🤖 AI Summary
Identifying target pathways in biological knowledge bases remains challenging due to heavy reliance on expert curation and difficulty integrating wet-lab experimental data. Method: We propose PathMamba, the first end-to-end interpretable pathway inference framework, which integrates protein language model (pLM) embeddings of amino acid sequences with a hybrid graph neural network (GNN-Mamba) architecture and introduces a trainable subgraph masking module (PathExplainer) for precise pathway localization. Contribution/Results: We establish a novel machine learning–oriented biological evaluation paradigm with domain-specific metrics. Evaluated on 301 real-world biological networks, PathMamba achieves high concordance with expert annotations (Spearman’s ρ > 0.92) for critical pathway identification, and its predictions exhibit strong biological interpretability and significance.

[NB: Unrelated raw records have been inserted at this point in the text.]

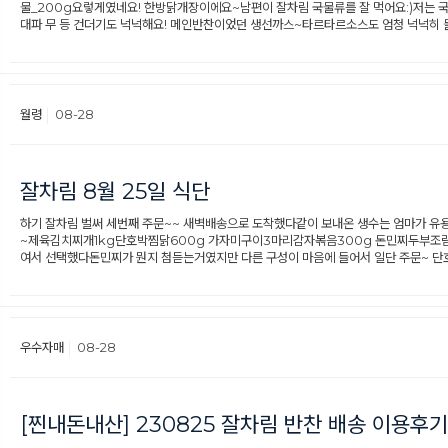
물_200g요렇게였네요!​ 한방닭개장이에요~남편이 잘차림 국물류를 잘 먹어요:)저는 
대파 무 등 건더기도 넉넉해요! 메인반찬이었던 생선까스~타르타르소스도 엄청 넉넉히 
월령
08-28
잘차림 8월 25일 식단
하기 잘차림 벌써 세번째 주문~~ 새벽배송으로 도착했다같이 보내온 생수는 엄마가 유용
~제육김치찌개1kg단호박찜닭600g 가자미구이3마리감자볶음300g 돈민찌두부조림3
여서 선택했다돈민찌가 뭔지 첨듣는거였지만 다른 구성이 마음에 들어서 일단 주문~ 단
우수자매
08-28
[찐내돈내산] 230825 잘차림 반찬 배송 이용후기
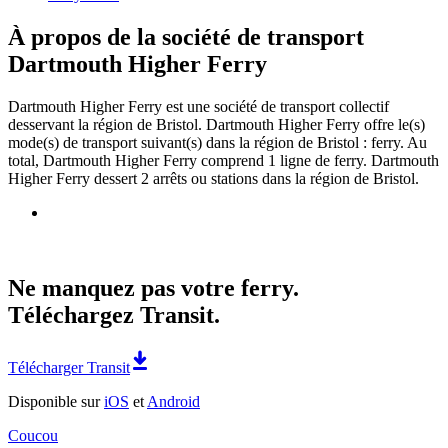
À propos de la société de transport
Dartmouth Higher Ferry
Dartmouth Higher Ferry est une société de transport collectif
desservant la région de Bristol. Dartmouth Higher Ferry offre le(s)
mode(s) de transport suivant(s) dans la région de Bristol : ferry. Au
total, Dartmouth Higher Ferry comprend 1 ligne de ferry. Dartmouth
Higher Ferry dessert 2 arrêts ou stations dans la région de Bristol.
Ne manquez pas votre ferry.
Téléchargez Transit.
Télécharger Transit
Disponible sur
iOS
et
Android
Coucou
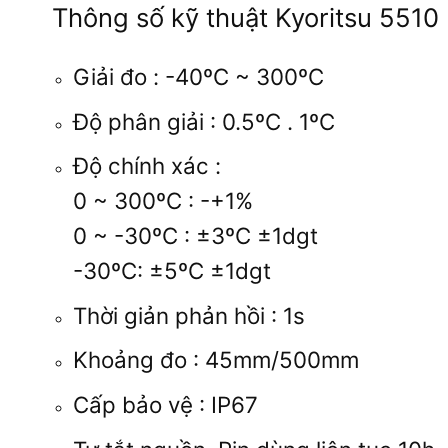
Thông số kỹ thuật Kyoritsu 5510
Giải đo : -40ºC ~ 300ºC
Độ phân giải : 0.5ºC . 1ºC
Độ chính xác :
0 ~ 300ºC : -+1%
0 ~ -30ºC : ±3ºC ±1dgt
-30ºC: ±5ºC ±1dgt
Thời giản phản hồi : 1s
Khoảng đo : 45mm/500mm
Cấp bảo vệ : IP67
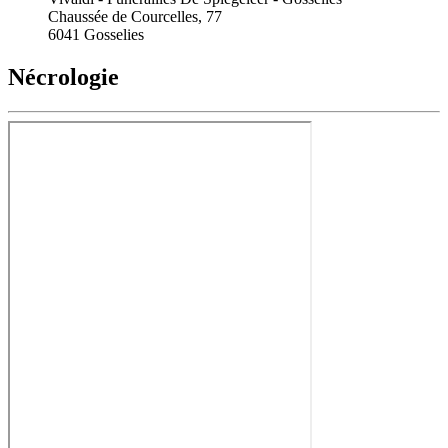
Chaussée de Courcelles, 77
6041 Gosselies
Nécrologie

The codebase and benchmark dataset will be publicly released.
📝 Abstract
Biological knowledge bases provide systemically functional pathways of cells or organisms in terms of molecular interaction. However, recognizing more targeted pathways, particularly when incorporating wet-lab experimental data, remains challenging and typically requires downstream biological analyses and expertise. In this paper, we frame this challenge as a solvable graph learning and explaining task and propose a novel pathway inference framework, ExPath, that explicitly integrates experimental data, specifically amino acid sequences (AA-seqs), to classify various graphs (bio-networks) in biological databases. The links (representing pathways) that contribute more to classification can be considered as targeted pathways. Technically, ExPath comprises three components: (1) a large protein language model (pLM) that encodes and embeds AA-seqs into graph, overcoming traditional obstacles in processing AA-seq data, such as BLAST; (2) PathMamba, a hybrid architecture combining graph neural networks (GNNs) with state-space sequence modeling (Mamba) to capture both local interactions and global pathway-level dependencies; and (3) PathExplainer, a subgraph learning module that identifies functionally critical nodes and edges through trainable pathway masks. We also propose ML-oriented biological evaluations and a new metric. The experiments involving 301 bio-networks evaluations demonstrate that pathways inferred by ExPath maintain biological meaningfulness. We will publicly release curated 301 bio-network data soon.